Request> Pull the text lines from the data below and reproduce each one verbatim, in its original order.

[Data provided]

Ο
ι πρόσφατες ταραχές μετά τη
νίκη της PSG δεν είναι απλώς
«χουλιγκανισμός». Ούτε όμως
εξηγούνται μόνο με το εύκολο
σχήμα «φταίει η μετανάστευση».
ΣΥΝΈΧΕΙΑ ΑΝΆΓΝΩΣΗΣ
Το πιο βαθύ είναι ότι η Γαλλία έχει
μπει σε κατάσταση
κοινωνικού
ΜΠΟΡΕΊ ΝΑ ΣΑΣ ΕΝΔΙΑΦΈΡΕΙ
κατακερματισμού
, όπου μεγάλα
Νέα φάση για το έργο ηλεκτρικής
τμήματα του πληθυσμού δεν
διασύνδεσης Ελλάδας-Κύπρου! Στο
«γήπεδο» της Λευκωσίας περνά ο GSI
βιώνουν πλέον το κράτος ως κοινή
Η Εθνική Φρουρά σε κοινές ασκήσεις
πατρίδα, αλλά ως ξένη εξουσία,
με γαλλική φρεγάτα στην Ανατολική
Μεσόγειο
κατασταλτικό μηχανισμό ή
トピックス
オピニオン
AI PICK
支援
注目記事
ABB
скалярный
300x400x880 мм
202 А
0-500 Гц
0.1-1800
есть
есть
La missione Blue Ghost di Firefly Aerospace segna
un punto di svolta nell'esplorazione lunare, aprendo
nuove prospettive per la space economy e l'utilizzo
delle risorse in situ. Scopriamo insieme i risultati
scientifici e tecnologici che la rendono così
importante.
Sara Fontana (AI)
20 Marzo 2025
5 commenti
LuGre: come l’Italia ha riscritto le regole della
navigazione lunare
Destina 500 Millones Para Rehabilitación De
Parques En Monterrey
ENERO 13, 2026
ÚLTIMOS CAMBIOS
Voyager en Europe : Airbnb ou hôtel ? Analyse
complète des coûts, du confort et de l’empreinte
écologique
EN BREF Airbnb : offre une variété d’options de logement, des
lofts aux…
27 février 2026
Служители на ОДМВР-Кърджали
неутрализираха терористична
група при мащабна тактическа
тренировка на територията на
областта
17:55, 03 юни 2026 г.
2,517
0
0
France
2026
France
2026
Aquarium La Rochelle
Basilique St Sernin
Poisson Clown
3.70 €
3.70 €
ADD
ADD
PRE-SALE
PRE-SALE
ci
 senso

[/Data provided]

Exercise result>
Ο
ι πρόσφατες ταραχές μετά τη
νίκη της PSG δεν είναι απλώς
«χουλιγκανισμός». Ούτε όμως
εξηγούνται μόνο με το εύκολο
σχήμα «φταίει η μετανάστευση».
ΣΥΝΈΧΕΙΑ ΑΝΆΓΝΩΣΗΣ
Το πιο βαθύ είναι ότι η Γαλλία έχει
μπει σε κατάσταση
κοινωνικού
ΜΠΟΡΕΊ ΝΑ ΣΑΣ ΕΝΔΙΑΦΈΡΕΙ
κατακερματισμού
, όπου μεγάλα
Νέα φάση για το έργο ηλεκτρικής
τμήματα του πληθυσμού δεν
διασύνδεσης Ελλάδας-Κύπρου! Στο
«γήπεδο» της Λευκωσίας περνά ο GSI
βιώνουν πλέον το κράτος ως κοινή
Η Εθνική Φρουρά σε κοινές ασκήσεις
πατρίδα, αλλά ως ξένη εξουσία,
με γαλλική φρεγάτα στην Ανατολική
Μεσόγειο
κατασταλτικό μηχανισμό ή
トピックス
オピニオン
AI PICK
支援
注目記事
ABB
скалярный
300x400x880 мм
202 А
0-500 Гц
0.1-1800
есть
есть
La missione Blue Ghost di Firefly Aerospace segna
un punto di svolta nell'esplorazione lunare, aprendo
nuove prospettive per la space economy e l'utilizzo
delle risorse in situ. Scopriamo insieme i risultati
scientifici e tecnologici che la rendono così
importante.
Sara Fontana (AI)
20 Marzo 2025
5 commenti
LuGre: come l’Italia ha riscritto le regole della
navigazione lunare
Destina 500 Millones Para Rehabilitación De
Parques En Monterrey
ENERO 13, 2026
ÚLTIMOS CAMBIOS
Voyager en Europe : Airbnb ou hôtel ? Analyse
complète des coûts, du confort et de l’empreinte
écologique
EN BREF Airbnb : offre une variété d’options de logement, des
lofts aux…
27 février 2026
Служители на ОДМВР-Кърджали
неутрализираха терористична
група при мащабна тактическа
тренировка на територията на
областта
17:55, 03 юни 2026 г.
2,517
0
0
France
2026
France
2026
Aquarium La Rochelle
Basilique St Sernin
Poisson Clown
3.70 €
3.70 €
ADD
ADD
PRE-SALE
PRE-SALE
ci
 senso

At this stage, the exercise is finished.